Is the space of Radon measures a Polish space or at least separable?
No. Let $\Omega=[0,1]$. If $x\in[0,1]$, let $\delta_x$ be the point mass at $x$. They are all Radon measures. It is not that hard to show that $\|\delta_x-\delta_{x'}\|=2$. So you can construct an uncountable family of disjoint open balls. Since a separable metrizable space has a countable basis, this shows that the space in question is not separable.
If there exists a subspace $S$ with a countable dense subset $\{\mu_n|n\in\mathbb{N}\}$, then every element of $S$ will be absolutely continuous with respect to $\sum_n 2^{-n}\bar{\mu}_n$ where $\bar{\mu}_n$ is the normalization of $\mu_n$ to having total mass $1$. So separable subspaces are exactly those included in a $L_1$-space for some measure.
Unbounded domains may bring additional complications.
With respect to the norm topology, the space of Radon measures on a domain $\Omega$ is not seperable. Indeed, for any two distinct points $x,y$ in $\Omega$, the Dirac measures $\delta_x$ and $\delta_y$ (where $\delta_x(f)=f(x)$) satisfy $\|\delta_x-\delta_y\|=2$ since you can always find a compactly supported smooth function $f$ with $f(x)=-f(y)=1=\|f\|_\infty$. Any metric space that contains uncountably many disjoint open balls cannot be seperable. Of course there are many subspaces of Radon measures that are seperable in the norm topology, e.g., as you noted $L^1$ naturally embeds as a subspace and is seperable.

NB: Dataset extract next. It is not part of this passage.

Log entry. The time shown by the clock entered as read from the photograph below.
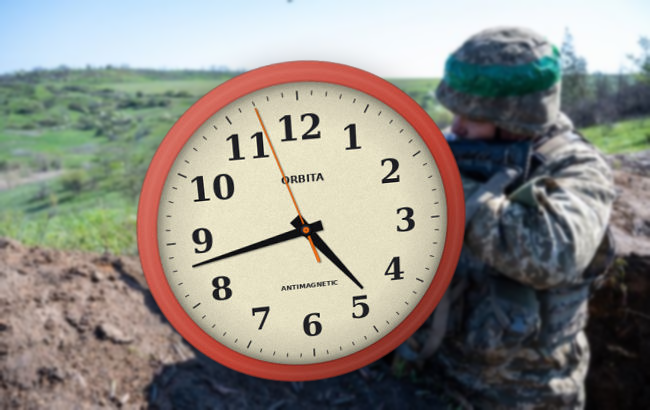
4:42:57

The space of Radon measures on a domain $\Omega$ is seperable in the weak$^*$ topology (This is probably the remark you allude to have read somewhere.) Indeed, consider the countable set $M_Q$ of measures of the form $\sum_{x \in S} a_x \delta_x$ where the coefficients $a_x$ are rational and $S$ runs over finite sets of points with rational coordinates. This $M_Q$ is countable and weak$^*$ dense. Also the embedding of $L^1$ as space of measures with absolutely continuous to Lebesgue measure is dense, and this gives another proof of weak$^*$ seperability.
The other answers very adequately explain why the norm topology is not Polish except for trivial cases, so this answer is about the weak-* topology. Also, most results in the literature are about the space of Radon probability measures, not signed measures or positive measures, so I'll concentrate on this case.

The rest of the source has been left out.